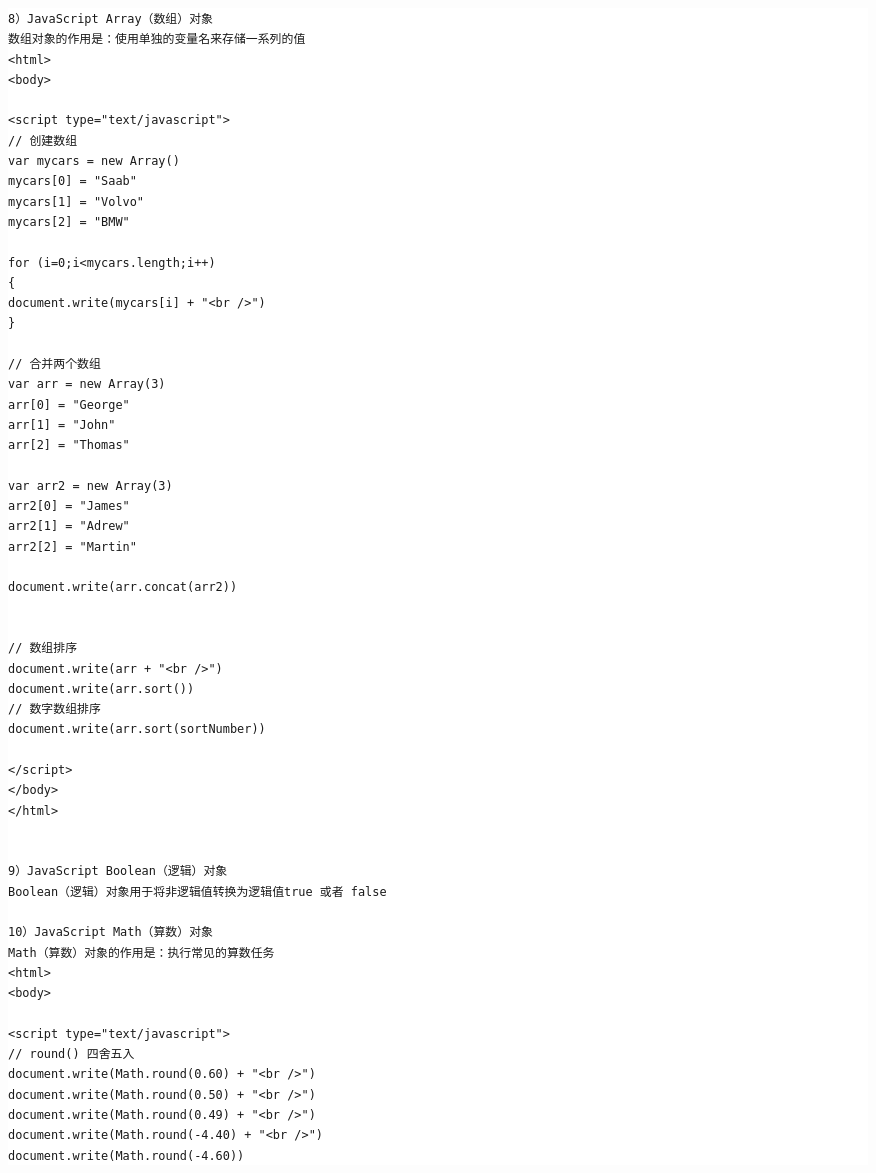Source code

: 
    8）JavaScript Array（数组）对象
    数组对象的作用是：使用单独的变量名来存储一系列的值
    <html>
    <body>

    <script type="text/javascript">
    // 创建数组
    var mycars = new Array()
    mycars[0] = "Saab"
    mycars[1] = "Volvo"
    mycars[2] = "BMW"

    for (i=0;i<mycars.length;i++)
    {
    document.write(mycars[i] + "<br />")
    }

    // 合并两个数组
    var arr = new Array(3)
    arr[0] = "George"
    arr[1] = "John"
    arr[2] = "Thomas"

    var arr2 = new Array(3)
    arr2[0] = "James"
    arr2[1] = "Adrew"
    arr2[2] = "Martin"

    document.write(arr.concat(arr2))


    // 数组排序
    document.write(arr + "<br />")
    document.write(arr.sort())
    // 数字数组排序
    document.write(arr.sort(sortNumber))

    </script>
    </body>
    </html>


    9）JavaScript Boolean（逻辑）对象
    Boolean（逻辑）对象用于将非逻辑值转换为逻辑值true 或者 false

    10）JavaScript Math（算数）对象
    Math（算数）对象的作用是：执行常见的算数任务
    <html>
    <body>

    <script type="text/javascript">
    // round() 四舍五入
    document.write(Math.round(0.60) + "<br />")
    document.write(Math.round(0.50) + "<br />")
    document.write(Math.round(0.49) + "<br />")
    document.write(Math.round(-4.40) + "<br />")
    document.write(Math.round(-4.60))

● ● ● ●

**TASK PROMPT**
Within the records, tally every line that contains the word "sort". Only the resulting number should be given.

**RESPONSE AREA**
2